Ainda, conforme entendimento do Superior Tribunal de Justiça, o recurso cabível em face de decisão que analisa a competência é o agravo de instrumento, configurando erro grosseiro a interposição do recurso de apelação, não sendo possível a aplicação do princípio da fungibilidade (STJ, AgInt nos EDcl no AREsp: 1961250 PR 2021/0266793-5, Data de Julgamento: 23/05/2022, T3 - Terceira Turma, Data de Publicação: DJe 26/05/2022).
No caso dos autos, a decisão impugnada julgou extinto o feito sem resolução de mérito em face da parte requerida COMISSÃO DE VALORES MOBILIÁRIOS - CVM, excluindo esta da lide e determinando a remessa dos autos ao juízo estadual para prosseguimento. Assim, incabível a interposição do recurso de apelação.
Colaciono procedente no mesmo sentido do Tribunal Regional federal da 3ª Região:
DIREITO PREVIDENCIÁRIO E PROCESSUAL CIVIL. EMBARGOS DE DECLARAÇÃO. APELAÇÃO INTERPOSTA CONTRA DECISÃO QUE EXTINGUIU PARTE DA AÇÃO. ERRO GROSSEIRO. INEXISTÊNCIA DE VÍCIOS NO V. ACÓRDÃO. EMBARGOS REJEITADOS. I. CASO EM EXAME Embargos de declaração opostos pela parte autora contra acórdão que negou provimento ao seu agravo de instrumento, o qual fora interposta contra decisão que negou seguimento ao recurso de apelação interposto em face de decisão que parcialmente extinguiu o processo sem resolução do mérito. Sustenta-se contradição quanto à orientação do STJ (REsp 1.746.337/RS) e à sistemática do CPC/2015. II. QUESTÃO EM DISCUSSÃO A questão em discussão consiste em definir se o acórdão embargado incorreu em vício de obscuridade, omissão ou contradição ao inadmitir apelação por erro grosseiro, reconhecendo como correto o uso do agravo de instrumento diante da natureza interlocutória da decisão impugnada. III. RAZÕES DE DECIDIR Os embargos de declaração não se prestam à rediscussão do mérito do julgado ou à substituição da fundamentação adotada, sendo cabíveis apenas para sanar omissão, obscuridade ou contradição. O acórdão embargado encontra-se devidamente fundamentado, tendo aplicado corretamente o art. 354, parágrafo único, e art. 932, III, do CPC, com base na jurisprudência pacificada do STJ, que considera erro grosseiro a interposição de apelação contra decisão que extingue parcialmente a ação sem pôr fim ao processo. O pedido da parte embargante objetiva, na verdade, o reexame do mérito e a adoção de fundamentação jurídica diversa, finalidade incompatível com os embargos de declaração.
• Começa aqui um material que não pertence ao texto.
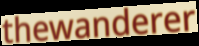
thewanderer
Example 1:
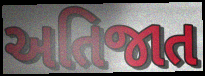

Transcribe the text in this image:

અતિજાત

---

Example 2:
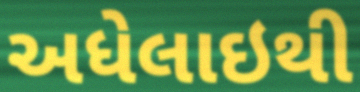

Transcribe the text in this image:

અધેલાઇથી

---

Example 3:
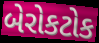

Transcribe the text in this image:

બેરોકટોક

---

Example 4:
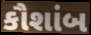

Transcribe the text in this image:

કૌશાંબ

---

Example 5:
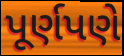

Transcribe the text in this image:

પૂર્ણપણે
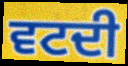
ਵਟਦੀ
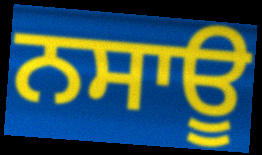
ਨਸਾਊ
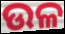
ଉଳ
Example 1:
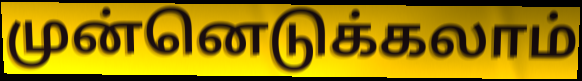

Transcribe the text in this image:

முன்னெடுக்கலாம்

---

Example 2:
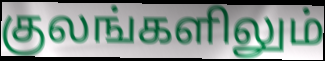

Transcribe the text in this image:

குலங்களிலும்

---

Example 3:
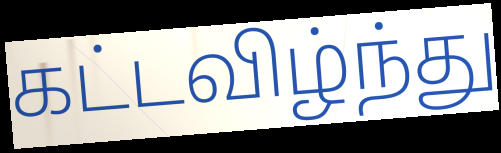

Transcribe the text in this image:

கட்டவிழ்ந்து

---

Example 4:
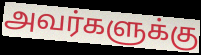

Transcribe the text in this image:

O prequestionamento de matéria infraconstitucional ou constitucional não autoriza o uso de embargos declaratórios com caráter infringente quando ausente qualquer vício no julgado. IV. DISPOSITIVO E TESE Embargos de declaração rejeitados. Tese de julgamento: A interposição de apelação contra decisão interlocutória que extingue parcialmente o feito constitui erro grosseiro, sendo cabível apenas agravo de instrumento, nos termos do art. 354, parágrafo único, do CPC. Os embargos de declaração não se prestam à rediscussão do mérito ou à modificação da fundamentação do acórdão embargado, salvo em caso de vício devidamente demonstrado. A fundamentação suficiente para a solução da lide dispensa a análise de todos os argumentos trazidos pelas partes, sendo legítima a rejeição tácita dos que forem incompatíveis com a tese adotada.
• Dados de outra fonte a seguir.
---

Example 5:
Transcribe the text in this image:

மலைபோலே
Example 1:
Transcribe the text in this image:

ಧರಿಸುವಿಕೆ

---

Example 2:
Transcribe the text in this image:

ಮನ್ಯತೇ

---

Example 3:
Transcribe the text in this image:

(TRF-3 - AI: 50216993420234030000, Relator.: Desembargador Federal JEAN MARCOS FERREIRA, Data de Julgamento: 06/08/2025, 7ª Turma, Data de Publicação: 07/08/2025)
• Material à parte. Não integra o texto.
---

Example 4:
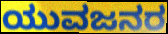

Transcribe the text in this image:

ಯುವಜನರ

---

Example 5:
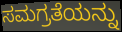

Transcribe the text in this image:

ಸಮಗ್ರತೆಯನ್ನು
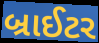
બ્રાઈટર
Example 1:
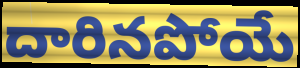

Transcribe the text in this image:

దారినపోయే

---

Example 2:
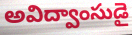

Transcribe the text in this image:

అవిద్వాంసుడై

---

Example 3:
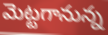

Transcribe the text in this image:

మెట్టగానున్న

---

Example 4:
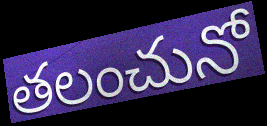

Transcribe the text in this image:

తలంచునో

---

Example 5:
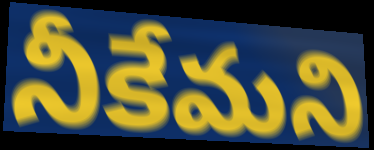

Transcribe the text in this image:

నీకేమని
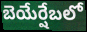
బెయేర్షేబలో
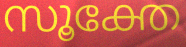
സൂക്തേ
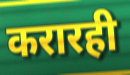
करारही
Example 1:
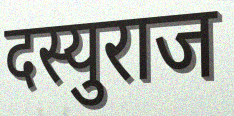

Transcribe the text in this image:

दस्युराज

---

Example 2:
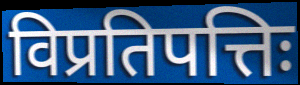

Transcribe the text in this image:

विप्रतिपत्तिः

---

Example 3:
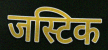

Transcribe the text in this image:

जस्टिक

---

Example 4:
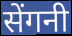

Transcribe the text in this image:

सेंगनी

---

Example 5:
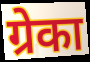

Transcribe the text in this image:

ग्रेका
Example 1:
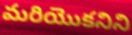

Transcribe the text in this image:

మరియొకనిని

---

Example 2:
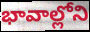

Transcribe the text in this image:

భావాల్లోని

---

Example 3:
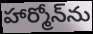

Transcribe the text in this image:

హార్మోన్‌ను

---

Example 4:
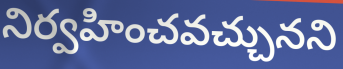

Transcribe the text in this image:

నిర్వహించవచ్చునని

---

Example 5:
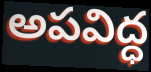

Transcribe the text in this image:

అపవిద్ధ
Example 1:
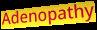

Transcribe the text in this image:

Adenopathy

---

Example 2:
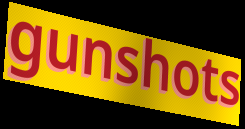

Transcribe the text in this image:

gunshots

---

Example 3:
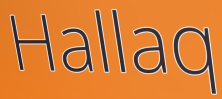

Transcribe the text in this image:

Hallaq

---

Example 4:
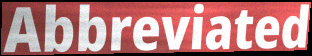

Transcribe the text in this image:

Abbreviated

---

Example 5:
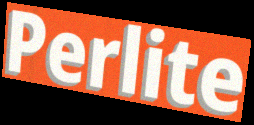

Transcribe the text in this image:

Perlite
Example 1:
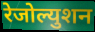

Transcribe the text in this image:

रेजोल्युशन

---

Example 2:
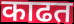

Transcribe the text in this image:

Logo, não havendo possibilidade de convalidação do recurso em questão, o não conhecimento é medida que se impõe.
Diante do exposto, não conheço do recurso de apelação interposto, nos termos do art. 932, inc. III do CPC.
Transcorrido o prazo recursal, sem interposição de recurso, certifique-se o trânsito em julgado, dê-se baixa na distribuição e baixem os autos à origem.
Publique-se. Intimem-se.
Belo Horizonte, data da assinatura eletrônica.